SELECT * FROM crew JOIN titles ON crew.title_id = titles.title_id WHERE category = 'director' ORDER BY titles.premiered LIMIT 100

In einer Abfrage können mehrere Joins, Sortierungen und Where-Kriterien verwendet werden. Die folgende Abfrage gibt die Regisseur:innen von Filmen aus der IMDb zurück, indem die Crew-Tabelle sowohl mit der Filmtitel- als auch der Personentabelle verknüpft wird:

SELECT * FROM crew JOIN titles ON crew.title_id = titles.title_id JOIN people ON crew.person_id = people.person_id WHERE category = 'director' AND premiered > 2000 ORDER BY titles.premiered, titles.primary_title LIMIT 100

Zur Berechnung des Ergebnisses einer solchen Abfrage muss das DBMS mehrere Spalten auswerten, bevor das Ergebnis zurückgegeben werden kann. Das betrifft vor allem die Spalten in der ON-, der WHERE- und der ORDER BY-Anweisung. Diese Auswertung kann sehr ressourcenintensiv sein und entsprechend lange dauern. Um die Zugriffszeit zu verkürzen, werden deshalb sogenannte Indizes angelegt. Ein solcher Index enthält eine Art Adressbuch, das heißt, die Daten werden so vorsortiert, dass über den Wert einer Spalte schnell auf die anderen Inhalte der Tabelle zugegriffen werden kann. Er wird aus einer oder mehreren Spalten einer Tabelle gebildet und kann über den Befehl CREATE INDEX erstellt werden. Das Aktualisieren der Indizes erhöht zwar den Aufwand beim Verändern der Daten, meistens sind Lesezugriffe in einer SQL-Datenbank aber häufiger als Schreibzugriffe. Immer wenn eine Abfrage also sehr lange braucht, sollten Sie mit Ihrem Datenbank-Client die Indizes überprüfen und ggf. neue Indizes anlegen.

Übungsfragen

  1. 1.

    Was bedeutet der reguläre Ausdruck [0-9]+ ?

  2. 2.

    Welche Quantoren gibt es in regulären Ausdrücken?

  3. 3.

    Wie kann ein Wort am Anfang einer Zeile gefunden werden?

  4. 4.

    Wofür stehen die Zeichen \r und \n?

  5. 5.

    Öffnen Sie im ☛ Repositorium die Datei example_text.txt mit einem Texteditor und suchen Sie mit regulären Ausdrücken nach allen a) Jahreszahlen, b) Prozentzahlen und c) geschützten Leerzeichen!

  6. 6.

    Welche Schwierigkeiten ergeben sich bei der Datenextraktion in Bezug auf Sonderzeichen?

  7. 7.

    Wie können in einem HTML-Quelltext die URLs gefunden werden?

  8. 8.

    Mit welchem CSS-Selektor und mit welchem XPath-Ausdruck können alle Zeilen einer HTML-Tabelle gefunden werden?

  9. 9.

    Was sind eine Datenbank, ein Datenbank-Management-System und ein Datenbank-Client?

  10. 10.

    Formulieren Sie einen SQL-Befehl, mit dem die Felder titel und jahr aus einer Tabelle movies abgefragt werden.

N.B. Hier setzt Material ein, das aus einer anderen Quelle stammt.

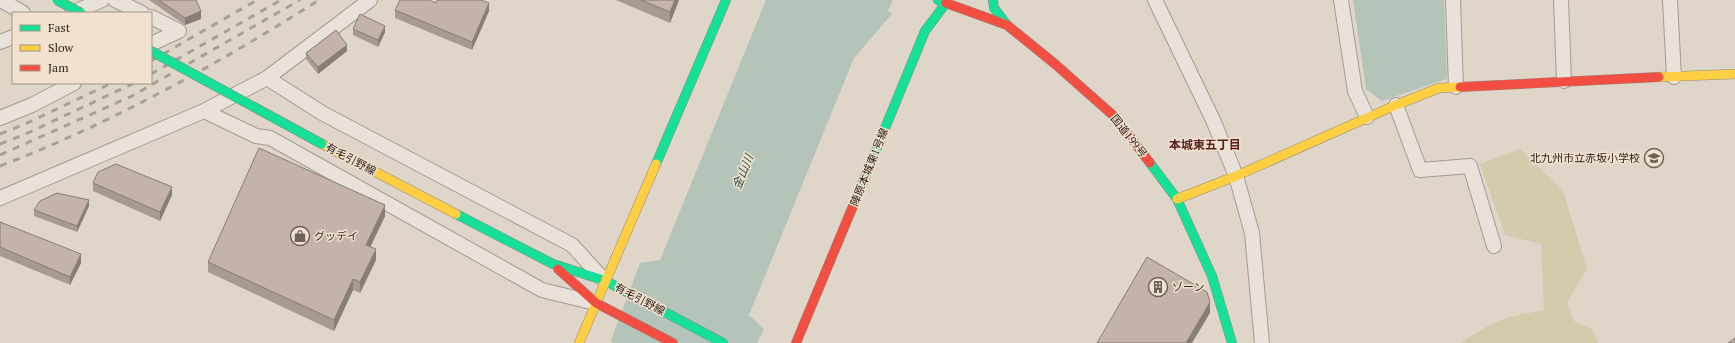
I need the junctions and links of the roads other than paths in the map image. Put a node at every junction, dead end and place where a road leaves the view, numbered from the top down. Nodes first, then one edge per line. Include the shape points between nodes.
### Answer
1 (1, 0) edge
2 (57, 0) edge
3 (102, 0) edge
4 (115, 0) edge
5 (370, 0) edge
6 (726, 0) edge
7 (993, 0) edge
8 (1155, 0) edge
9 (1341, 0) edge
10 (1453, 0) edge
11 (1561, 0) edge
12 (1670, 0) edge
13 (944, 1) edge
14 (21, 12) edge
15 (74, 12) edge
16 (79, 12) edge
17 (140, 12) edge
18 (152, 18) edge
19 (1007, 25) junction
20 (12, 37) edge
21 (0, 42) edge
22 (152, 44) edge
23 (152, 52) edge
24 (1735, 74) edge
25 (1674, 77) junction
26 (267, 78) junction
27 (1564, 81) junction
28 (72, 84) edge
29 (1456, 87) junction
30 (1396, 105) junction
31 (204, 111) junction
32 (1367, 117) junction
33 (0, 118) edge
34 (1236, 176) junction
35 (0, 198) edge
36 (1177, 200) junction
37 (1494, 246) dead end
38 (552, 264) junction
39 (606, 282) junction
40 (596, 303) junction
41 (579, 343) edge
42 (672, 343) edge
43 (723, 343) edge
44 (796, 343) edge
45 (1232, 343) edge
46 (1262, 343) edge

1 - 14 street
2 - 16 main road, bridge
3 - 15 street
4 - 17 street
5 - 26 street
6 - 39 main road
7 - 19 main road via 994,8
8 - 34 street
9 - 32 street via 1355,92
10 - 29 street
11 - 27 street
12 - 25 street
13 - 19 main road, 国道199号
13 - 44 main road, 陣原本城東1号線 via 925,31
18 - 22 street via 179,31
19 - 36 main road, 国道199号 via 1115,117
20 - 21 street
23 - 38 main road, 有毛引野線, bridge
24 - 25 main road
25 - 27 main road
26 - 31 street
26 - 39 street via 322,113 572,245
27 - 29 main road
28 - 33 street
29 - 30 main road via 1439,88
30 - 32 main road
30 - 37 street via 1420,170 1470,166
31 - 35 street
31 - 40 street via 256,136 270,138 542,290
32 - 34 main road
34 - 36 main road
34 - 46 street via 1252,234
36 - 45 main road, 国道199号 via 1212,276
38 - 39 main road, 有毛引野線
38 - 40 main road, 有毛引野線
39 - 40 main road
39 - 43 main road, 有毛引野線
40 - 41 main road
40 - 42 main road, 有毛引野線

Grenzen Sie auf Titel aus den Jahren 2005 bis 2010 ein!

Referenzen

2 Transformationsverfahren

Daten liegen selten in der Form vor, die für eine Analyse notwendig ist. Vor allem bei der Arbeit mit Textdaten besteht ein wesentlicher Schritt darin, unstrukturierte Daten zu strukturieren. In der Regel strebt man dabei an, eine oder mehrere Tabellen zu erstellen. Dafür haben sich einige hilfreiche Regeln etabliert (Wickham 2014, S. 4):Footnote 19

  1. 1.

    Jede Beobachtungseinheit wird in einer eigenen Tabelle abgespeichert. Wenn es beispielsweise um Webseiten, Nutzer:innen und Posts geht, wird für jeden dieser Typen in der Regel eine eigene Tabelle verwendet.

  2. 2.

    Jede Beobachtung entspricht einer eigenen Zeile. Beobachtungen oder Fälle sind etwa die Posts. Die Eigenschaften und Inhalte eines Posts befinden sich möglichst alle in einer einzigen Zeile.

  3. 3.

    Jede Variable wird in einer eigenen Spalte vorgehalten. Eine Variable wäre zum Beispiel die Anzahl der Kommentare eines Posts. Im Kopf der Tabelle steht dann der Name der Variable und die Werte werden darunter aufgeführt.

  4. 4.

    Jeder Wert ist in einer eigenen Zelle abgelegt. Eine Zelle ist dabei der Ort, an dem sich Spalte (vertikal) und Zeile (horizontal) treffen. Die Anzahl der Kommentare eines jeden Posts liegt also in einzelnen Zellen, es sollten möglichst nicht mehrere Angaben in einer gemeinsamen Zelle liegen.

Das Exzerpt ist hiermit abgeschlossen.